Friday, September 20, 2024

AT&T Versus The Future

If consumers and competition win, there will eventually be no dividing line between your phones (mobile and home line), your computer, your Internet access, and your TV. Ideally, it all merges into one, consumers have a choice of providers of all those services, and the providers do nothing but provide access. You can attach whatever you like that doesn’t harm the network. You can download anything legal. You can use whichever service available.
Media Convergence
In short, the consumer has lots of choices and lots of freedom and doesn’t have to pay at every single step. This is the ultimate goal of net neutrality, to preserve consumer freedom once all media converge.

But AT&T didn’t build a $158 billion market cap atop the shoulders of consumer choice. The company didn’t get where it is today by playing softball with regulators either. Every step of the regulatory way, the company has cried and hollered about how regulation would kill it and the whole industry.

The ability to plug any type of phone you like into your wall? Ma Bell didn’t like that idea—they had perfectly good phones that all looked alike and only they could fix. The legislation allowing you to attach an answering machine to the line? Why that would kill the long distance industry. Now it’s net neutrality that’s a bad idea.
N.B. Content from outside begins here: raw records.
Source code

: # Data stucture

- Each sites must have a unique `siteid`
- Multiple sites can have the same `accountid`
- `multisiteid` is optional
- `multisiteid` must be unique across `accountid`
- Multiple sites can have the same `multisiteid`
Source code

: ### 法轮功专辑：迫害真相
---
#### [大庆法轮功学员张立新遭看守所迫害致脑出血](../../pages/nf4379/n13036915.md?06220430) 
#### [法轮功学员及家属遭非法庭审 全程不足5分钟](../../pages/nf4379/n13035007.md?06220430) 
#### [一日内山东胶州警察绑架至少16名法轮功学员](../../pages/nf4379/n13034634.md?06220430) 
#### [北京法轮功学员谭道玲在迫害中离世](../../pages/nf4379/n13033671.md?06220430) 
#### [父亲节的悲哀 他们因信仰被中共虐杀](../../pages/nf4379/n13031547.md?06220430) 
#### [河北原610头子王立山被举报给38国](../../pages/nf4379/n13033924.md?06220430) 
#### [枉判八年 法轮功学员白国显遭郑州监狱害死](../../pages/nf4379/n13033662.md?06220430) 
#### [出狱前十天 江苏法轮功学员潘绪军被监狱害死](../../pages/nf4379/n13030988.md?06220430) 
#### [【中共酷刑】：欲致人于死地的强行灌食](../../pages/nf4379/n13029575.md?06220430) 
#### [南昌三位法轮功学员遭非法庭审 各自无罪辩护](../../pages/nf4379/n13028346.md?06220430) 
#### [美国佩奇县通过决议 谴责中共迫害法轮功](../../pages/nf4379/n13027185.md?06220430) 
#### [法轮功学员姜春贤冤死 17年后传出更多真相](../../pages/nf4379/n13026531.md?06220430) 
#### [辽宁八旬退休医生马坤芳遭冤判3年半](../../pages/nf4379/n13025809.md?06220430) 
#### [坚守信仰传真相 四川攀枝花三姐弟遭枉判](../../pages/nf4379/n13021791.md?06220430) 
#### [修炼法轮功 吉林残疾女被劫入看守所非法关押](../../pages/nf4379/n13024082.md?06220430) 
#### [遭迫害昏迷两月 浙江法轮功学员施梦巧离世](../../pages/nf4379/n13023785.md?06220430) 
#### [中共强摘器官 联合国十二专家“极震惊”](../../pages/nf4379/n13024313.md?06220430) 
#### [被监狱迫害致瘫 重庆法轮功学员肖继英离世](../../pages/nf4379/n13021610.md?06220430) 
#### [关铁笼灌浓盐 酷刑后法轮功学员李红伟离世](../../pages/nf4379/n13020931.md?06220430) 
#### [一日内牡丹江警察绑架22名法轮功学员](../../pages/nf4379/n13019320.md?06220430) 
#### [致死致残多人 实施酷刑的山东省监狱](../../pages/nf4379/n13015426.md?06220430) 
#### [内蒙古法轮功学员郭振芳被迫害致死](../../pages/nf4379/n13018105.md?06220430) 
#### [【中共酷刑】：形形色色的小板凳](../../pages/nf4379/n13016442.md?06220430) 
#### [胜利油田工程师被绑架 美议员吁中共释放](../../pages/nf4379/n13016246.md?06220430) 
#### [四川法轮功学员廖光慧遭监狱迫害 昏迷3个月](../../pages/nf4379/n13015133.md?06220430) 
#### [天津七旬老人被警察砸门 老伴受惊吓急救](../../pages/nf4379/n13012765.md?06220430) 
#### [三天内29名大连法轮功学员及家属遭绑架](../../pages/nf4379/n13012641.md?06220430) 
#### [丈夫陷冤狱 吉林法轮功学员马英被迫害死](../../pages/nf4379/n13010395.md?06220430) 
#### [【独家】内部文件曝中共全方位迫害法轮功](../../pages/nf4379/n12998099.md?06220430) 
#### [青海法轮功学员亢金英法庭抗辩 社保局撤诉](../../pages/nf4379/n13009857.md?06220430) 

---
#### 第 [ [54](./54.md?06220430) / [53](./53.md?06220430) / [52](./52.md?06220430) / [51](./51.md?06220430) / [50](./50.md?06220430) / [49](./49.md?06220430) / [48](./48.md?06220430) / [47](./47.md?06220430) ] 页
It’s only a bad idea, though, for providers bent on squeezing as much as they can from their customers and giving as little as possible in return. Though telecoms and cable companies had argued net neutrality was a solution in search of problem because there wasn’t enough evidence of anti-competitive, anti-consumer behavior, providers have since gone to great lengths to prove themselves wrong.

The latest example of this comes as netbooks become both popular and subsidized by wireless phone companies and as the dividing line between mobile phones and computers are continually erased. AT&T answers that dilemma by changing its wireless terms of service to forbid peer-to-peer downloading and “customer initiated redirection of television or other video or audio signals via any technology from a fixed location to a mobile device.”

All that customer euphoria about Skype on iPhone? Don’t get used to it. AT&T plans to block access to VoiP as well. And of course they would. Skype’s an obvious competitor, as is any service delivering TV in the era of AT&T’s U-Verse.

AT&T is doing all it can to avoid becoming a system of dumb pipes, which is what consumers really want. Instead, they want things to remain in the golden age of mobile, where minutes are costly, text messages are marked up 7000 percent, users are locked into contracts, and nobody has the faintest chance of competing with them.

In a letter to the FCC, the new chairman of which was appointed by net neutrality supporter President Obama, FreePress is urging the regulatory commission not to allow this, to ensure wireless broadband is treated the same way as wired broadband:

“Wireless broadband networks cannot become a safe haven for discrimination,” said Chris Riley, policy counsel of Free Press. “The Internet in your pocket should be just as free and open as the Internet in your home. The FCC must make it crystal clear that a closed Internet will not be tolerated on any platform.”

Telcos and cable companies argue it’s all about network management. TimeWarner is expanding its bandwidth cap experiment to four new cities. Comcast has set its download caps as well. The cable industry’s current situation is slightly different, dealing with copper wiring in neighborhood share models.

However, all network management arguments are 20th century arguments based on 20th century networks. Though they should be becoming quickly moot, what is happening instead is providers are upgrading networks to eventual limitless capacity in very graduated, carefully paced stages.

In five or ten years (less?), networks will be very different, and capabilities will be hugely advanced. Customers will be able to take the Internet and the TV anywhere and have unlimited choices, wireless or wired, on any size screen or device, and pay a flat rate for access to all of it. And that’s what providers are trying to avoid.

Though it will still be profitable for providers, it will be obscenely profitable if providers can block off any trace of competition and control and separate every screen, and boost preferred content, and that’s how they want it, naturally.

Net neutrality, then, becomes about not letting them control the market but about boosting the market’s (consumer’s) ability to control them. Innovation will thrive as always, and when the Internet swallows up TV and the rest of media, making it a hugely powerful force many would like to control for reasons other than profit, then no handful of people will be able to tell you what you can or can’t access.